___ Given entries

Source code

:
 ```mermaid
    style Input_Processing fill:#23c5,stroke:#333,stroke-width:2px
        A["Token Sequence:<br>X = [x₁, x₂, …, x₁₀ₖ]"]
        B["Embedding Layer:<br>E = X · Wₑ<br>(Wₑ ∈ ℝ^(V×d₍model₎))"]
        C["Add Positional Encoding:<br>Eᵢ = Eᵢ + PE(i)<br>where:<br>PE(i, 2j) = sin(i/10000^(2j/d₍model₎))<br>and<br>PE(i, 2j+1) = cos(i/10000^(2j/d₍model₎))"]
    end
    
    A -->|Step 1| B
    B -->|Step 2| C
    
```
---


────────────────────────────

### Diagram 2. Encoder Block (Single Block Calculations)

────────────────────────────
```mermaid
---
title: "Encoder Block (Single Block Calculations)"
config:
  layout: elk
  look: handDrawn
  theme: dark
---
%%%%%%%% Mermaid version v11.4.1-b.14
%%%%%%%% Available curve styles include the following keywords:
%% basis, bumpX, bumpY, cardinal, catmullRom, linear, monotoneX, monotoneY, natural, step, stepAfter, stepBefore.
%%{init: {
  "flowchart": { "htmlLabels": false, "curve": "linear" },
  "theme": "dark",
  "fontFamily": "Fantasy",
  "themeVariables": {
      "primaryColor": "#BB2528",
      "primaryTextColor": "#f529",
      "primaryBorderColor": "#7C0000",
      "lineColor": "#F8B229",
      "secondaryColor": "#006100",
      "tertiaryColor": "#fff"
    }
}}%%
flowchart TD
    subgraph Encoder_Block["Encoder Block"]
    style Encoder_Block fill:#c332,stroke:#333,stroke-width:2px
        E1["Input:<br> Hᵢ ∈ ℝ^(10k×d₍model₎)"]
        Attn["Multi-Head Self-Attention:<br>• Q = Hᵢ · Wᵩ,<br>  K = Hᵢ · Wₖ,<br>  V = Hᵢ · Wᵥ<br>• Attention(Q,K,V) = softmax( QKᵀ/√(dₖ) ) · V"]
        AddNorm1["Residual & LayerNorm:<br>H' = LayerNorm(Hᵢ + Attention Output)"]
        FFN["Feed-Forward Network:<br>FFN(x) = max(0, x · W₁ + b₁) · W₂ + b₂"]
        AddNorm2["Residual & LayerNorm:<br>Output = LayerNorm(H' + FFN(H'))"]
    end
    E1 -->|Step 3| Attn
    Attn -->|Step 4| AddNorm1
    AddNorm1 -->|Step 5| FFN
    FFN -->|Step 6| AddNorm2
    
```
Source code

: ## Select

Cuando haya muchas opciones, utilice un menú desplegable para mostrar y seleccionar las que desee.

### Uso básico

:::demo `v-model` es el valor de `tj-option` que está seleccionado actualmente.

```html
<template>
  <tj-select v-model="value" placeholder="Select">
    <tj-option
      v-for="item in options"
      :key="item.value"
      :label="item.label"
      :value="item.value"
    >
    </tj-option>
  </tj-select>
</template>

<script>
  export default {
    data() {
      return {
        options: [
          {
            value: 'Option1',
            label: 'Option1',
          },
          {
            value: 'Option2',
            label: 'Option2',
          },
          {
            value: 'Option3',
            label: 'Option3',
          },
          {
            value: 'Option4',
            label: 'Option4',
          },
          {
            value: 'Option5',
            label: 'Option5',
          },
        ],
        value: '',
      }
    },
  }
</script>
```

______

Write out the material from the first line to the last, exactly.

Source code

:
 ```mermaid
    style Input_Processing fill:#23c5,stroke:#333,stroke-width:2px
        A["Token Sequence:<br>X = [x₁, x₂, …, x₁₀ₖ]"]
        B["Embedding Layer:<br>E = X · Wₑ<br>(Wₑ ∈ ℝ^(V×d₍model₎))"]
        C["Add Positional Encoding:<br>Eᵢ = Eᵢ + PE(i)<br>where:<br>PE(i, 2j) = sin(i/10000^(2j/d₍model₎))<br>and<br>PE(i, 2j+1) = cos(i/10000^(2j/d₍model₎))"]
    end
    
    A -->|Step 1| B
    B -->|Step 2| C
    
```
---


────────────────────────────

### Diagram 2. Encoder Block (Single Block Calculations)

────────────────────────────
```mermaid
---
title: "Encoder Block (Single Block Calculations)"
config:
  layout: elk
  look: handDrawn
  theme: dark
---
%%%%%%%% Mermaid version v11.4.1-b.14
%%%%%%%% Available curve styles include the following keywords:
%% basis, bumpX, bumpY, cardinal, catmullRom, linear, monotoneX, monotoneY, natural, step, stepAfter, stepBefore.
%%{init: {
  "flowchart": { "htmlLabels": false, "curve": "linear" },
  "theme": "dark",
  "fontFamily": "Fantasy",
  "themeVariables": {
      "primaryColor": "#BB2528",
      "primaryTextColor": "#f529",
      "primaryBorderColor": "#7C0000",
      "lineColor": "#F8B229",
      "secondaryColor": "#006100",
      "tertiaryColor": "#fff"
    }
}}%%
flowchart TD
    subgraph Encoder_Block["Encoder Block"]
    style Encoder_Block fill:#c332,stroke:#333,stroke-width:2px
        E1["Input:<br> Hᵢ ∈ ℝ^(10k×d₍model₎)"]
        Attn["Multi-Head Self-Attention:<br>• Q = Hᵢ · Wᵩ,<br>  K = Hᵢ · Wₖ,<br>  V = Hᵢ · Wᵥ<br>• Attention(Q,K,V) = softmax( QKᵀ/√(dₖ) ) · V"]
        AddNorm1["Residual & LayerNorm:<br>H' = LayerNorm(Hᵢ + Attention Output)"]
        FFN["Feed-Forward Network:<br>FFN(x) = max(0, x · W₁ + b₁) · W₂ + b₂"]
        AddNorm2["Residual & LayerNorm:<br>Output = LayerNorm(H' + FFN(H'))"]
    end
    E1 -->|Step 3| Attn
    Attn -->|Step 4| AddNorm1
    AddNorm1 -->|Step 5| FFN
    FFN -->|Step 6| AddNorm2
    
```
Source code

: ## Select

Cuando haya muchas opciones, utilice un menú desplegable para mostrar y seleccionar las que desee.

### Uso básico

:::demo `v-model` es el valor de `tj-option` que está seleccionado actualmente.

```html
<template>
  <tj-select v-model="value" placeholder="Select">
    <tj-option
      v-for="item in options"
      :key="item.value"
      :label="item.label"
      :value="item.value"
    >
    </tj-option>
  </tj-select>
</template>

<script>
  export default {
    data() {
      return {
        options: [
          {
            value: 'Option1',
            label: 'Option1',
          },
          {
            value: 'Option2',
            label: 'Option2',
          },
          {
            value: 'Option3',
            label: 'Option3',
          },
          {
            value: 'Option4',
            label: 'Option4',
          },
          {
            value: 'Option5',
            label: 'Option5',
          },
        ],
        value: '',
      }
    },
  }
</script>
```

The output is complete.